Another aspect of Rust is the ability to do metaprogramming—basically programming programming—using macros! Macros are expanded in Rust code before compilation, which gives them more power than a regular function. The generated code can, for instance, create functions on the fly or implement traits for a structure.

These pieces of code make everyday life a lot easier by reducing the need to create and then initialize vectors, deriving the ability to clone a structure, or simply printing stuff to the command line.

This is a simplified example for the declarative vec![] macro provided in the Rust Book (second edition, Appendix D):

#[macro_export] 
macro_rules! vec {
     ( $( $x:expr ),* ) => {
         {             
            let mut temp_vec = Vec::new();              
             $( temp_vec.push($x); )*      
            temp_vec
         }     
    }; 
}

Declarative macros work on patterns and run code if that pattern matches; the previous example matches 0 - n expressions (for example, a number, or a function that returns a number) and inserts temp_vec.push(...) n times, iterating over the provided expressions as a parameter.

The second type, procedural macros, operate differently and are often used to provide a default trait implementation.
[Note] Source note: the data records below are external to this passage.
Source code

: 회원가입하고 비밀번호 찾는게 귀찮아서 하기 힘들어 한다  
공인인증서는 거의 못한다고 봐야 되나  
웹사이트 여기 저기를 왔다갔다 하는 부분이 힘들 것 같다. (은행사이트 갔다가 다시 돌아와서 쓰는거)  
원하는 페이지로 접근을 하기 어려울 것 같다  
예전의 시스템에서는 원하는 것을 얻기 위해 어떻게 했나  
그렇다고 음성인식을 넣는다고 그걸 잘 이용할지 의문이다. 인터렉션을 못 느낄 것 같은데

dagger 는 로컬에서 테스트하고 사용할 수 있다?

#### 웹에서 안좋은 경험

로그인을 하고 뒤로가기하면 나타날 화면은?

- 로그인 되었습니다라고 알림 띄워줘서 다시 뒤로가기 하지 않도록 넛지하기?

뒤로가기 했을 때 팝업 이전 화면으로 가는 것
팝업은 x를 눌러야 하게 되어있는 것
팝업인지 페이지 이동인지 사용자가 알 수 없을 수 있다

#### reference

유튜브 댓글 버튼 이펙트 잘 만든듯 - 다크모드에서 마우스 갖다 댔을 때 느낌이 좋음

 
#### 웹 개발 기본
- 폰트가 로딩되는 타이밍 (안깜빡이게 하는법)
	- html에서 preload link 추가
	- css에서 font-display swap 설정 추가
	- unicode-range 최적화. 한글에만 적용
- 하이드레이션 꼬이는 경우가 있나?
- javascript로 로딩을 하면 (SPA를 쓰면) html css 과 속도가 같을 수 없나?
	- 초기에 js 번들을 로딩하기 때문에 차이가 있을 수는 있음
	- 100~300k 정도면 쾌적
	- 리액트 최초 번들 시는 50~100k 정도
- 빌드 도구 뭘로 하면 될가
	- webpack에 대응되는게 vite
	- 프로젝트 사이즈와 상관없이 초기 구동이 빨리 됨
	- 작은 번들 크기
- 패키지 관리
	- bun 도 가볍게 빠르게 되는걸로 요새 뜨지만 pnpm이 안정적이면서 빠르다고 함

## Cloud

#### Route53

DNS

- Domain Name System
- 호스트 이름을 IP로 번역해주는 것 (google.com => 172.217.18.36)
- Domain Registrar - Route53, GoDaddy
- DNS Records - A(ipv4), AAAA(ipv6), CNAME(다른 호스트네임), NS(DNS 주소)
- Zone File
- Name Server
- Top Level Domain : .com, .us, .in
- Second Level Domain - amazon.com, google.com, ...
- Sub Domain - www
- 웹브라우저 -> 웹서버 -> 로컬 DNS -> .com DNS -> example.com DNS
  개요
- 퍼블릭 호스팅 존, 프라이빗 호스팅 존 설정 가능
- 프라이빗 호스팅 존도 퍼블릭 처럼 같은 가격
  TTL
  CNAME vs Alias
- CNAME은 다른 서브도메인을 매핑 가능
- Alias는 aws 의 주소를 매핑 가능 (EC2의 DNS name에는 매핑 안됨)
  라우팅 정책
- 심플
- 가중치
In many code bases, the #[derive(Clone, Debug)] statement can be found on top of structures to implement the Clone and Debug traits automatically.
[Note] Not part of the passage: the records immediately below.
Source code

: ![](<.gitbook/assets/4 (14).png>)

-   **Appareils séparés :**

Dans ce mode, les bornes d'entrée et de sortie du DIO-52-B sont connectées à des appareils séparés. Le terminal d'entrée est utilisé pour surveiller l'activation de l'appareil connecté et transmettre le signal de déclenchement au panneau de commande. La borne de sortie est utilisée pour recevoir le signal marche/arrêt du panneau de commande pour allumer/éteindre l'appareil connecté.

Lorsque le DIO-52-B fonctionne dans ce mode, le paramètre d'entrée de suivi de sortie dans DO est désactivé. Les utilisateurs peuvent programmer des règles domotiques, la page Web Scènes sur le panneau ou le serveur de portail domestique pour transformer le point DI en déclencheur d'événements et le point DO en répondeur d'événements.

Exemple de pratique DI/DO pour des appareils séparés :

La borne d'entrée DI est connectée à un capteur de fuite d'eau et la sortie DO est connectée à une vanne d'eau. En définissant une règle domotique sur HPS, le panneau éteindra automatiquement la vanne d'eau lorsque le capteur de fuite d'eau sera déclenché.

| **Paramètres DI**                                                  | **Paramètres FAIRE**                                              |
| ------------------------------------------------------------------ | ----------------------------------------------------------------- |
Later in this chapter, we are going to use a structure, FileName, to illustrate reference counting, but for printing it to the command line using the debug literal "{:?}", we need to derive Debug, which recursively prints all members to the command line:

#[derive(Debug)]
struct FileName {
    name: Rc<String>,
    ext: Rc<String>
}

The Rust standard library provides several macros already, and by creating custom macros, you can minimize the boilerplate code you have to write.
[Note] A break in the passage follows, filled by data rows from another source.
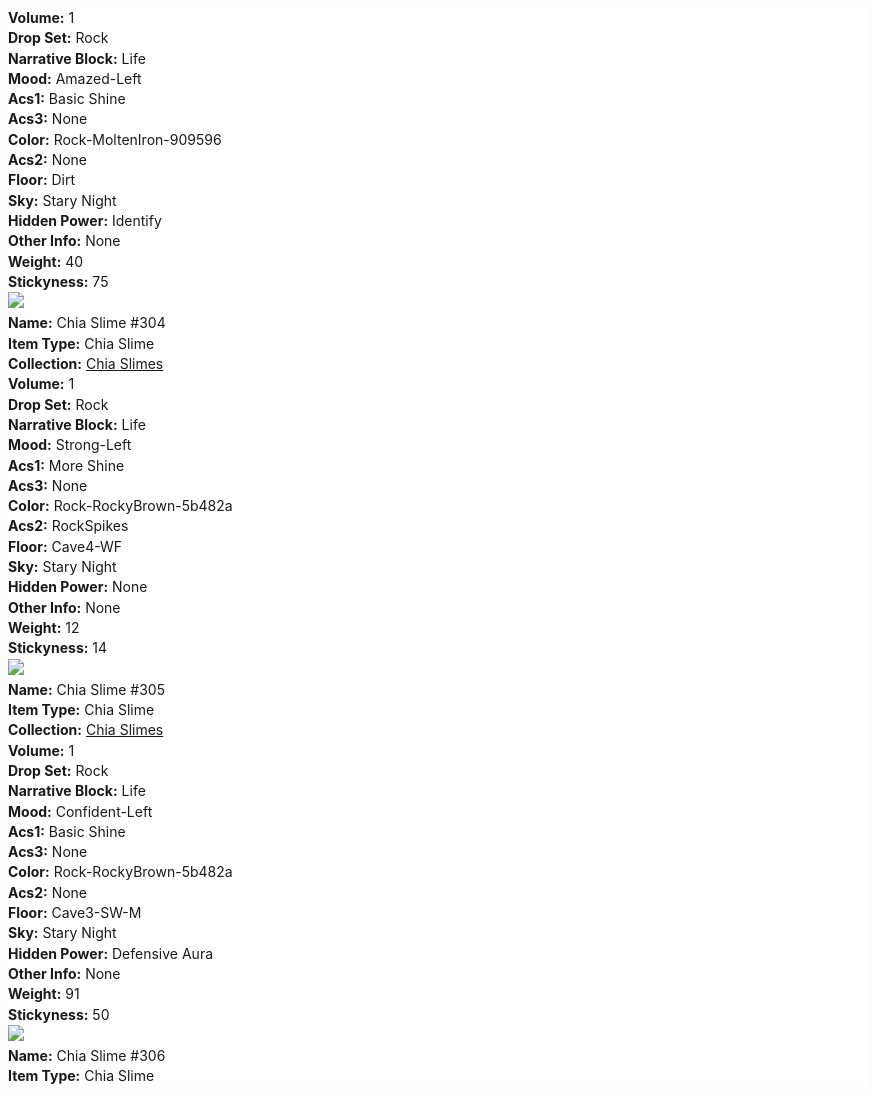 <div><strong>Volume:</strong> 1</div>
<div><strong>Drop Set:</strong> Rock</div>
<div><strong>Narrative Block:</strong> Life</div>
<div><strong>Mood:</strong> Amazed-Left</div>
<div><strong>Acs1:</strong> Basic Shine</div>
<div><strong>Acs3:</strong> None</div>
<div><strong>Color:</strong> Rock-MoltenIron-909596</div>
<div><strong>Acs2:</strong> None</div>
<div><strong>Floor:</strong> Dirt</div>
<div><strong>Sky:</strong> Stary Night</div>
<div><strong>Hidden Power:</strong> Identify</div>
<div><strong>Other Info:</strong> None</div>
<div><strong>Weight:</strong> 40</div>
<div><strong>Stickyness:</strong> 75</div>
</div>
<div class="item_thumbnail">
<img loading="lazy" src="https://chiaslimes.s3.us-west-1.amazonaws.com/rock/build/images/304.png"><br/>
<div><strong>Name:</strong> Chia Slime #304</div>
<div><strong>Item Type:</strong> Chia Slime</div>
<div><strong>Collection:</strong> <a href="https://www.spacescan.io/xch/nft/collection/col19z8k90wfezt55jj2zm526yzmk8dq0fcyqamzmtqv7hv4wkafhnjsp8fsz2">Chia Slimes</a></div>
<div><strong>Volume:</strong> 1</div>
<div><strong>Drop Set:</strong> Rock</div>
<div><strong>Narrative Block:</strong> Life</div>
<div><strong>Mood:</strong> Strong-Left</div>
<div><strong>Acs1:</strong> More Shine</div>
<div><strong>Acs3:</strong> None</div>
<div><strong>Color:</strong> Rock-RockyBrown-5b482a</div>
<div><strong>Acs2:</strong> RockSpikes</div>
<div><strong>Floor:</strong> Cave4-WF</div>
<div><strong>Sky:</strong> Stary Night</div>
<div><strong>Hidden Power:</strong> None</div>
<div><strong>Other Info:</strong> None</div>
<div><strong>Weight:</strong> 12</div>
<div><strong>Stickyness:</strong> 14</div>
</div>
<div class="item_thumbnail">
<img loading="lazy" src="https://chiaslimes.s3.us-west-1.amazonaws.com/rock/build/images/305.png"><br/>
<div><strong>Name:</strong> Chia Slime #305</div>
<div><strong>Item Type:</strong> Chia Slime</div>
<div><strong>Collection:</strong> <a href="https://www.spacescan.io/xch/nft/collection/col19z8k90wfezt55jj2zm526yzmk8dq0fcyqamzmtqv7hv4wkafhnjsp8fsz2">Chia Slimes</a></div>
<div><strong>Volume:</strong> 1</div>
<div><strong>Drop Set:</strong> Rock</div>
<div><strong>Narrative Block:</strong> Life</div>
<div><strong>Mood:</strong> Confident-Left</div>
<div><strong>Acs1:</strong> Basic Shine</div>
<div><strong>Acs3:</strong> None</div>
<div><strong>Color:</strong> Rock-RockyBrown-5b482a</div>
<div><strong>Acs2:</strong> None</div>
<div><strong>Floor:</strong> Cave3-SW-M</div>
<div><strong>Sky:</strong> Stary Night</div>
<div><strong>Hidden Power:</strong> Defensive Aura</div>
<div><strong>Other Info:</strong> None</div>
<div><strong>Weight:</strong> 91</div>
<div><strong>Stickyness:</strong> 50</div>
</div>
<div class="item_thumbnail">
<img loading="lazy" src="https://chiaslimes.s3.us-west-1.amazonaws.com/rock/build/images/306.png"><br/>
<div><strong>Name:</strong> Chia Slime #306</div>
<div><strong>Item Type:</strong> Chia Slime</div>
Rust's code is "safe" because the compiler checks and enforces certain behavior when it comes to memory access and management. However, sometimes these rules have to be forgone, making the code unsafe. unsafe is a keyword in Rust and declares a section of code that can do most of the things the C programming language would let you do. For example, it lets the user do the following (from the Rust Book, chapter 19.1):

• Dereference a raw pointer
• Call an unsafe function or method
• Access or modify a mutable static variable
• Implement an unsafe trait

These four abilities can be used for things such as very low-level device access, language interoperability (the compiler can't know what native libraries do with their memory), and so on. In most cases, and certainly in this book, unsafe is not required. In fact, the Rustonomicon (https://doc.rust-lang.org/nomicon/what-unsafe-does.html) defines a list of issues the language is trying to prevent from happening by providing the safe part:

• Dereferencing null, dangling, or unaligned pointers.
• Reading uninitialized memory.
• Breaking the pointer aliasing rules.
• Producing invalid primitive values:
  • Dangling/null references
  • Null fn pointers
  • A bool that isn't 0 or 1
  • An undefined enum discriminant
  • A char outside the ranges [0x0, 0xD7FF] and [0xE000, 0x10FFFF]
  • A non-UTF8 string
• Unwinding into another language.
• Causing a data race.

The fact that these potential issues are prevented in safe Rust certainly makes the life of a developer easier, especially when designing algorithms or data structures. As a consequence, this book will always work with safe Rust.